> _SEZIONE DEL DOCUMENTO_
Marine Le Pen non suscita in chi scrive né simpatia né particolari ripulse: è una politica scafata e ambiziosa - forse fin troppo ambiziosa, visto che ben difficilmente nel breve-medio periodo vedrà avverarsi i suoi sogni di gloria. Il cognome, che pur le ha spianato inizialmente la strada, costituisce per lei il freno maggiore[1], assieme a un “fronte” ancor oggi pieno zeppo – stimo – di nostalgici ed estremisti impresentabili. A essere sincero, non mi dispiacciono la sua visione critica dell’Europa attuale (anche se, con ogni probabilità, la “nuova Europa” che lei vagheggia non assomiglia per niente a quella che ho in testa io, malgrado talune casuali assonanze) e alcuni aspetti del suo programma economico-sociale, aggiornato negli anni e contenente proposte che avremmo definito, un tempo, di “sinistra moderata” (e che, se comparate a quelle del “regressista” Macron, potrebbero sembrare oggidì quasi di sinistra estrema). In ogni caso, lasciarsi sedurre dai programmi elettorali è da ingenui: infiniti esempi, gli ultimi dei quali racchiusi nel trentennio che va da Mitterrand a Tsipras, ci ammoniscono che quasi mai essi trovano attuazione pratica, e che il tentativo – caro a partiti interclassisti come il FN - di sposare gli interessi dei padroni (o padroncini) con quelli di impiegati e operai si risolve di regola in una beffa per le maestranze.
Detto questo – che nella Le Pen non ho eccessiva fiducia, anzi ne ho ben poca – aggiungo che una sua improbabile affermazione potrebbe essere foriera di conseguenze tutt’altro che negative. La reazione del sistema (dalle borse ai media) al risultato del primo turno è stata sgangheratamente entusiastica: facile arguirne che un rovesciamento dei pronostici in maggio prenderebbe in contropiede l’establishment, mettendolo in seria crisi. Non si potrebbe più affermare, con sicumera da talk show, che i successi colti dai “populisti” sono stati un irripetibile accidente, una parentesi aperta dalla Brexit e chiusa da Trump (o Renzi): allo sgomento dei potenti farebbe da contraltare la presa di coscienza, da parte delle masse anonime, che nessuna storia è già scritta, e che in questo mondo tutto – ma veramente tutto - può ancora accadere. In fondo, anche l’esito del referendum su Alitalia era scontato per i media… senza contare che, paradossalmente, una sinistra autentica all’opposizione intransigente di Marine troverebbe maggiore ascolto, su tv e giornali, di quello ottenuto finora, e ben più spazio di quei coriandoli di notizie che le sarebbero sprezzantemente concessi regnante Macron. Infine, rivolgo un invito alla riflessione a chi ama ammantarsi della toga del riformista e pensa che le cose possano sempre aggiustarsi a un tavolo di trattativa: non è meglio, o meno peggio, avere per controparte un avversario vistosamente indebolito che uno tracotante e sicuro del suo strapotere? Se l’aveva istintivamente capito un Orazio qualunque, potrebbero farcela anche i nostri acuti intellettuali…
Ma lasciamo stare la Le Pen per concentrarci non su Macron, bensì sui tanti suoi sostenitori che albergano nella c.d. sinistra italiana. Tralasciando il PD, che è sovrastruttura della destra economica al pari del movimento En Marche!, mi pare di poter individuare tre diverse categorie di tifosi.

> _DATI DI PARTENZA_
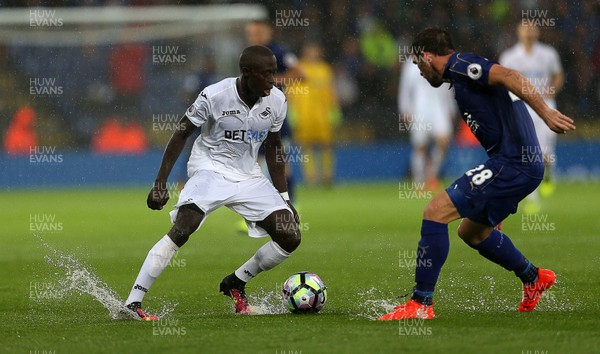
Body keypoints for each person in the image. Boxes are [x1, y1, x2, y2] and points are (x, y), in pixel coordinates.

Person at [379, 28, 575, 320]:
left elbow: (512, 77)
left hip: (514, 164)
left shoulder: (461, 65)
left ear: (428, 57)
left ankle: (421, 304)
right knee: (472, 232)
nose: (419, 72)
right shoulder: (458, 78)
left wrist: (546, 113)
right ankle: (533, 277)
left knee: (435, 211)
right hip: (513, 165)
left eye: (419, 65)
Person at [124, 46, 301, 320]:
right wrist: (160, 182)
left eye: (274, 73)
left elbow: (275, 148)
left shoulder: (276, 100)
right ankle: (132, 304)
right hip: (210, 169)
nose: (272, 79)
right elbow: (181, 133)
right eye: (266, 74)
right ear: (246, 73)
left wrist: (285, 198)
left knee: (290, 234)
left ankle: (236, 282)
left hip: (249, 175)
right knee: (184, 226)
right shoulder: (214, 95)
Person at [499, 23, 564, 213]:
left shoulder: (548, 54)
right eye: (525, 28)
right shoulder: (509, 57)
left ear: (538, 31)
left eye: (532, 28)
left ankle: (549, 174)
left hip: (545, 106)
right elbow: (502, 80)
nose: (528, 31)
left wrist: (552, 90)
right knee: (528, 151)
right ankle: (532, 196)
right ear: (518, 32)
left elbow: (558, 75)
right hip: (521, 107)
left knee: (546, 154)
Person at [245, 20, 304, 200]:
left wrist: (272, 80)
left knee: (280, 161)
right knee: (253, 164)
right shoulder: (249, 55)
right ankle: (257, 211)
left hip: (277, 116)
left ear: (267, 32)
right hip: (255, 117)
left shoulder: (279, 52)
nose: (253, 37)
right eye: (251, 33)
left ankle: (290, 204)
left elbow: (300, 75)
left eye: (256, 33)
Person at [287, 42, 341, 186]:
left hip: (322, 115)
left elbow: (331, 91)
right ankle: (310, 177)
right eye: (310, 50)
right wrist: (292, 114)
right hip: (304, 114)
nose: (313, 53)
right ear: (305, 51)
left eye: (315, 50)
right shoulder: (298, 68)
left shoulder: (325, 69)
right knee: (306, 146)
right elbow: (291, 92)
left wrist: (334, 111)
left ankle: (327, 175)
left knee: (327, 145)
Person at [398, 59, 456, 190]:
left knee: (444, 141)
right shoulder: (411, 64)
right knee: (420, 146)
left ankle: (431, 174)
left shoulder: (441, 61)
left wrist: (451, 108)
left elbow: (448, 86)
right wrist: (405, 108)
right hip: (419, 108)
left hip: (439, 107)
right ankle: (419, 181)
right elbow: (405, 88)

--

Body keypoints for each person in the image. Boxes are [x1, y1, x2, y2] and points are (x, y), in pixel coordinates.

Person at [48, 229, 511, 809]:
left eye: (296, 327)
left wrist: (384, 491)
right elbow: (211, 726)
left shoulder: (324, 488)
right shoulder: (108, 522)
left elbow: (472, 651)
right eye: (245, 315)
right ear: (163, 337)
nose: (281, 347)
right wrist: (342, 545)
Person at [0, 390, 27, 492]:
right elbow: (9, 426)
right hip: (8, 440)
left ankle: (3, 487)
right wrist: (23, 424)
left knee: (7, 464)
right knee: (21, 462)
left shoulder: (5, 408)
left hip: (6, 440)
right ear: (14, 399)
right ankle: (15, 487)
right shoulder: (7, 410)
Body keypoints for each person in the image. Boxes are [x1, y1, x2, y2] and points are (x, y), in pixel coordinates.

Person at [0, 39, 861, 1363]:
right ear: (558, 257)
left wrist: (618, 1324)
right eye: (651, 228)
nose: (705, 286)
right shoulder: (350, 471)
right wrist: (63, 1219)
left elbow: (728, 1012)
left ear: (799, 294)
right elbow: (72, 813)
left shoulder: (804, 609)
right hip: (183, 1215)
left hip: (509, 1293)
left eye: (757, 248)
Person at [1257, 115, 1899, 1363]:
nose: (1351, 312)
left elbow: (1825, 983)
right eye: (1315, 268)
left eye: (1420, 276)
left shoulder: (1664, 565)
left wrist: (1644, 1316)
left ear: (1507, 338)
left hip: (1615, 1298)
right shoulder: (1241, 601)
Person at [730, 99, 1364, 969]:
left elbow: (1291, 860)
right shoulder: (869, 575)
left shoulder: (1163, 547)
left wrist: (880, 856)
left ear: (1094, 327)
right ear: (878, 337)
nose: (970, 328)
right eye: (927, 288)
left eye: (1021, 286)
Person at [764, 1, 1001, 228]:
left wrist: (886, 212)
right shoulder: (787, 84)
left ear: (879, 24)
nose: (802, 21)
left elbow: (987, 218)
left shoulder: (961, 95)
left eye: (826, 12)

> _CONSEGNA_
Prosegui il testo su Marine Le Pen e sui sostenitori di Macron nella sinistra italiana, ripartendo subito dopo la sua ultima frase.

> _RISULTATO ESERCIZIO_
I primi li definirei gli “indottrinati”: sono quei militanti e dirigenti che, in qualsiasi direzione si voltino, scorgono uno squadrista col coltello fra i denti e la camicia nera. Si tratta perlopiù di gente in buona fede, che magari coi neofascisti si è scontrata sul serio; può darsi in gioventù abbia fatto uso di qualche allucinogeno, ma dosi ben più massicce di droga mediatica sono state propinate a costoro dagli anni ’90 in poi. Lo ricordate Gianfranco Fini che dipinge il fascismo come “male assoluto”? Non credo fosse farina del suo sacco, ma slogan come il suddetto, ripetuti a ritmo martellante, si sono impressi indelebilmente nelle coscienze anche (e soprattutto) dei vecchi militanti di sinistra. Se il fascismo è il male assoluto (e l’ideale comunista non sta bene esibirlo troppo, perché ci narrano che si fondava sui gulag) qualsiasi alternativa ad esso è, nella peggiore delle ipotesi, un male minore, che poi può essere abbellito fino a diventare un quasi bene. L’antidoto al fascismo metafisico e atemporale è la democrazia, parola vuota ma sonante: così è stato insegnato, e anche quando sgangherate parodie vengono presentate su sfondi desolati, ebbene, non sarà difficile strappare agli indottrinati un applauso. Forza Macron, perché la Le Pen è Belzebù e il grido En Marche! un esorcismo.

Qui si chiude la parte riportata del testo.